# Pre-Rut early???



## bradley4 (Mar 31, 2014)

Went squirrel hunting this morning and as I was walking I noticed super fresh rubs from past day or two. A buck had a rubbed about 15 trees anywhere from 6-12 inch in diameter for about 150 yards long. I'm thinking this weather may have tripped a early rut? I could be wrong. What are your guy's thoughts?


----------



## thecritter (Jul 11, 2012)

They are loosing their velvet now and the change in testosterone triggers them to rub along with cooler temps. It happens every year at this time.


----------



## crappiedude (Mar 12, 2006)

It's not unusual. I see rubs starting in early Sept every year.


----------



## snag (Dec 27, 2005)

I was out on sat setting up a ladder stand and went walking around the area after, and I saw two boundary scrapes, all pawed out and a hoof print in it, saw one last week at a different woods also..


----------



## turkeyt (Apr 13, 2006)

No Sir, just routine stuff.


----------



## supercanoe (Jun 12, 2006)

This is the early stages of pre-rut, and this is the normal time of year for such activity. Every physiological and behavioral change between now and November will lead to peak breeding. Testosterone increase started which leads to antler hardening, body mass increase, territorial establishment, bachelor group break up, dominance hierarchy, rubbing, scraping, daily pattern changes, etc.


----------



## Lil' Rob (Apr 11, 2004)

I squirrel hunted this morning with my son (got 3 nice fox squirrels) in Medina County and we had 2 bucks stroll through on us...a small 6-pointer and a medium 8-pointer...came within about 20 yards of us and seen my son move a bit...turned around and left, not totally spooked. 

Yesterday, we saw 3 small bucks feeding in a field just north of town (Medina). 

So, around here, they're still hanging around each other from the little I've seen.


----------



## buckeyebowman (Feb 24, 2012)

Lil' Rob said:


> I squirrel hunted this morning with my son (got 3 nice fox squirrels) in Medina County and we had 2 bucks stroll through on us...a small 6-pointer and a medium 8-pointer...came within about 20 yards of us and seen my son move a bit...turned around and left, not totally spooked.
> 
> Yesterday, we saw 3 small bucks feeding in a field just north of town (Medina).
> 
> So, around here, they're still hanging around each other from the little I've seen.

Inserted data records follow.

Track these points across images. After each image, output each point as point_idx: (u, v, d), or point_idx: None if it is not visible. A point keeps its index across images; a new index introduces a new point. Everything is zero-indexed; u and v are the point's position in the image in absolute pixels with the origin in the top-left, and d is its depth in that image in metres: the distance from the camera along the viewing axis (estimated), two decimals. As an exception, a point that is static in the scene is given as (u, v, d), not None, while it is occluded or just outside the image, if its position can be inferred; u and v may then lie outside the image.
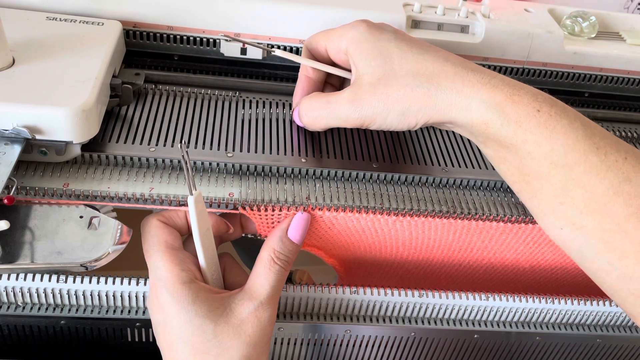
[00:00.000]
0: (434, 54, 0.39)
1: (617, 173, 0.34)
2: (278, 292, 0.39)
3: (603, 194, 0.34)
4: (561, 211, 0.35)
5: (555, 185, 0.35)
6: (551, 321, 0.48)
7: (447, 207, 0.43)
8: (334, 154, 0.45)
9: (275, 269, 0.39)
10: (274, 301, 0.38)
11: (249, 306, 0.37)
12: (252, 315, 0.37)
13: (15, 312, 0.40)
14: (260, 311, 0.37)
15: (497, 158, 0.38)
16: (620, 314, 0.48)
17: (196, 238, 0.38)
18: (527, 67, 0.55)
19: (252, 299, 0.38)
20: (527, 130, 0.35)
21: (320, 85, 0.46)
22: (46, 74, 0.40)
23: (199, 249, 0.38)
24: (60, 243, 0.39)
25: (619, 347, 0.51)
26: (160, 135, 0.43)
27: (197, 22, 0.50)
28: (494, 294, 0.46)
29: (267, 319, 0.37)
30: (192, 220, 0.38)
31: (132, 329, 0.43)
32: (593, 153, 0.35)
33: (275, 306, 0.39)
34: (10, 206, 0.39)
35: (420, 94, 0.38)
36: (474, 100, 0.37)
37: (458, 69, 0.38)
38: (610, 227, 0.34)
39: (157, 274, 0.37)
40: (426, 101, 0.38)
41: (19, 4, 0.47)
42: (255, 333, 0.37)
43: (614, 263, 0.34)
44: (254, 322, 0.37)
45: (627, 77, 0.56)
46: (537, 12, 0.56)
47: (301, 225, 0.41)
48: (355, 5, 0.51)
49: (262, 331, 0.37)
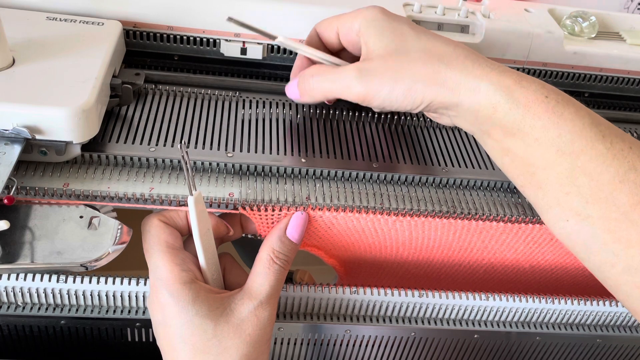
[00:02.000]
0: (446, 39, 0.40)
1: (623, 161, 0.34)
2: (277, 292, 0.39)
3: (609, 182, 0.34)
4: (566, 202, 0.35)
5: (561, 175, 0.35)
6: (551, 321, 0.48)
7: (447, 207, 0.43)
8: (334, 154, 0.45)
9: (274, 269, 0.39)
10: (273, 300, 0.38)
11: (248, 306, 0.37)
12: (252, 314, 0.37)
13: (15, 312, 0.40)
14: (260, 310, 0.37)
15: (501, 150, 0.38)
16: (620, 313, 0.48)
17: (196, 238, 0.38)
18: (527, 67, 0.55)
19: (252, 298, 0.38)
20: (535, 115, 0.35)
21: None
22: (46, 74, 0.40)
23: (199, 249, 0.38)
24: (60, 243, 0.39)
25: (619, 347, 0.51)
26: (160, 135, 0.43)
27: (197, 22, 0.50)
28: (494, 294, 0.46)
29: (266, 318, 0.37)
30: (192, 221, 0.38)
31: (132, 329, 0.43)
32: (599, 141, 0.34)
33: (274, 305, 0.39)
34: (10, 206, 0.39)
35: (430, 71, 0.38)
36: (483, 82, 0.37)
37: (468, 54, 0.39)
38: (616, 217, 0.34)
39: (158, 273, 0.37)
40: (435, 78, 0.38)
41: (19, 4, 0.47)
42: (255, 332, 0.37)
43: (619, 254, 0.34)
44: (253, 321, 0.37)
45: (627, 77, 0.56)
46: (537, 12, 0.56)
47: (299, 224, 0.41)
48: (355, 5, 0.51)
49: (262, 330, 0.37)
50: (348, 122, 0.49)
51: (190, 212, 0.38)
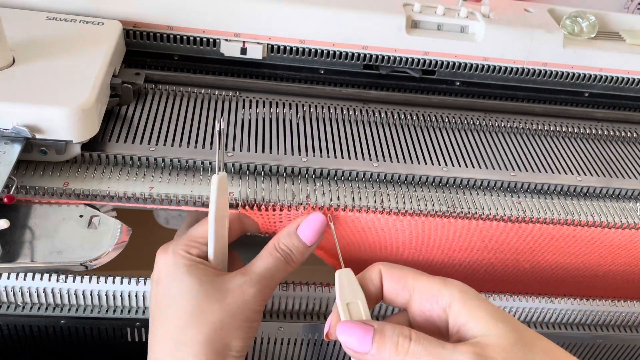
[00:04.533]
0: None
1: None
2: (271, 278, 0.38)
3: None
4: None
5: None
6: (551, 321, 0.48)
7: (447, 207, 0.43)
8: (334, 154, 0.45)
9: (274, 256, 0.39)
10: (265, 281, 0.38)
11: (238, 280, 0.37)
12: (238, 287, 0.37)
13: (15, 312, 0.40)
14: (246, 286, 0.37)
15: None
16: (620, 313, 0.48)
17: (211, 218, 0.37)
18: (527, 67, 0.55)
19: (244, 274, 0.38)
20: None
21: None
22: (46, 73, 0.40)
23: (211, 231, 0.38)
24: (60, 242, 0.39)
25: (619, 347, 0.51)
26: (160, 135, 0.43)
27: (197, 22, 0.50)
28: (494, 294, 0.46)
29: (251, 295, 0.37)
30: (212, 200, 0.37)
31: (132, 329, 0.43)
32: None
33: (265, 288, 0.38)
34: (10, 205, 0.39)
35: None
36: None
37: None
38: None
39: (167, 245, 0.38)
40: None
41: (19, 4, 0.47)
42: (236, 303, 0.37)
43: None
44: (237, 292, 0.37)
45: (627, 77, 0.56)
46: (537, 12, 0.56)
47: (313, 225, 0.40)
48: (356, 5, 0.51)
49: (244, 304, 0.37)
50: (348, 122, 0.49)
51: (211, 190, 0.37)
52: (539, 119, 0.54)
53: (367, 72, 0.54)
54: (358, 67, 0.54)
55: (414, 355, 0.31)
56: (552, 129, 0.53)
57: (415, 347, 0.31)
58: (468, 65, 0.54)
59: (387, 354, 0.31)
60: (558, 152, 0.50)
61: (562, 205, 0.45)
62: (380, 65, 0.53)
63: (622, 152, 0.52)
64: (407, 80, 0.55)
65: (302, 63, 0.53)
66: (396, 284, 0.35)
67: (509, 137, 0.51)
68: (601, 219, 0.45)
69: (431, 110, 0.52)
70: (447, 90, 0.55)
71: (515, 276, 0.53)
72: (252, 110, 0.48)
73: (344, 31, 0.51)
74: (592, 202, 0.46)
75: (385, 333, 0.32)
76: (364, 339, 0.32)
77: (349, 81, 0.54)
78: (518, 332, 0.32)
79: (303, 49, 0.52)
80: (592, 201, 0.46)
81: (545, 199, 0.46)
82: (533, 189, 0.46)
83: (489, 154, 0.48)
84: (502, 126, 0.52)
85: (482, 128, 0.51)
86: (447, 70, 0.54)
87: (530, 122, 0.53)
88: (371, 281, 0.35)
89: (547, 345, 0.32)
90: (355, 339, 0.32)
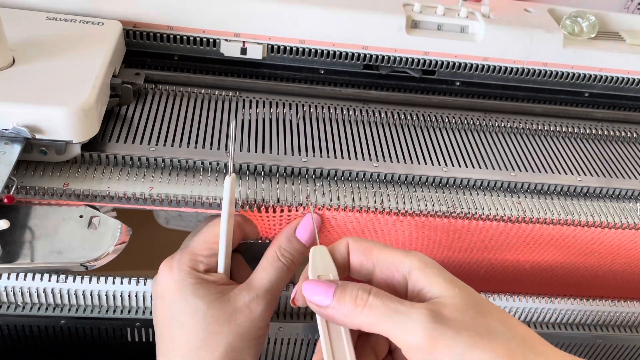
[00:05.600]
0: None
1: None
2: (277, 289, 0.39)
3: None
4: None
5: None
6: (551, 321, 0.48)
7: (447, 207, 0.43)
8: (334, 154, 0.45)
9: (277, 265, 0.39)
10: (270, 296, 0.38)
11: (244, 297, 0.37)
12: (246, 306, 0.37)
13: (15, 312, 0.40)
14: (255, 304, 0.37)
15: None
16: (620, 313, 0.48)
17: (223, 218, 0.38)
18: (527, 67, 0.55)
19: (249, 290, 0.38)
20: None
21: None
22: (46, 73, 0.40)
23: (223, 231, 0.38)
24: (60, 242, 0.39)
25: (619, 347, 0.51)
26: (160, 135, 0.43)
27: (197, 22, 0.50)
28: (494, 294, 0.46)
29: (259, 312, 0.37)
30: (224, 200, 0.37)
31: (132, 329, 0.43)
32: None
33: (271, 302, 0.38)
34: (10, 205, 0.39)
35: (514, 346, 0.31)
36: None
37: (540, 337, 0.33)
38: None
39: (170, 258, 0.38)
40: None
41: (19, 4, 0.47)
42: (246, 324, 0.37)
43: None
44: (245, 312, 0.37)
45: (627, 77, 0.56)
46: (537, 12, 0.56)
47: (310, 226, 0.40)
48: (356, 5, 0.51)
49: (253, 324, 0.37)
50: (348, 122, 0.49)
51: (224, 191, 0.37)
52: (539, 119, 0.54)
53: (367, 72, 0.54)
54: (358, 67, 0.54)
55: (372, 308, 0.31)
56: (552, 129, 0.53)
57: (373, 300, 0.32)
58: (468, 65, 0.54)
59: (346, 306, 0.32)
60: (558, 152, 0.50)
61: (562, 206, 0.45)
62: (380, 65, 0.53)
63: (622, 152, 0.52)
64: (407, 80, 0.55)
65: (302, 63, 0.53)
66: (362, 255, 0.36)
67: (509, 137, 0.51)
68: (601, 219, 0.45)
69: (431, 111, 0.52)
70: (447, 90, 0.55)
71: (515, 276, 0.53)
72: (252, 110, 0.48)
73: (344, 31, 0.51)
74: (592, 202, 0.46)
75: (346, 288, 0.33)
76: (327, 293, 0.33)
77: (349, 81, 0.54)
78: (473, 297, 0.33)
79: (303, 49, 0.52)
80: (592, 201, 0.46)
81: (545, 199, 0.46)
82: (533, 189, 0.46)
83: (489, 154, 0.48)
84: (502, 126, 0.52)
85: (482, 128, 0.51)
86: (447, 70, 0.54)
87: (530, 122, 0.53)
88: (339, 253, 0.36)
89: (501, 313, 0.33)
90: (318, 295, 0.33)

Yep! That means the bachelor groups are still together and things haven't gotten too intense yet.


----------



## fastwater (Apr 1, 2014)

Have not seen any rubs yet here around the house. 

Have a buddy/neighbor that has a huge corn field with about a 1 1/2 acre, wooded island in the middle. This wooded plot is usually the 1st in this area to show rubs. Nothing yet.


----------



## jfarkas (Apr 14, 2008)

I just started to get back into hunting a couple years ago and when I went out last saturday, I heard 3 grunts. It really threw me off guard, I was trying to get into my backpack to grab a bleek and a grunt call and I didnt even have them packed. I didnt expect to hear grunts this early.


----------



## Scum_Frog (Apr 3, 2009)

here's a pic but I have this little guy in the act on video of making a rub for about 5 mins. 


Posted using Outdoor Hub Campfire


----------



## MassillonBuckeye (May 3, 2010)

Scum_Frog said:


> here's a pic but I have this little guy in the act on video of making a rub for about 5 mins.
> 
> 
> Posted using Outdoor Hub Campfire


Neat. You put it on youtube or anything? I'd like to see that.


----------



## Scum_Frog (Apr 3, 2009)

I just have it on my phone for a short vid.....he seriously destroyed about 3 smaller tree's for at least 5 mins. It was pretty cool watching him cause he worked the entire tree as tall as he could go to all the way too the ground....cool site to see!!


----------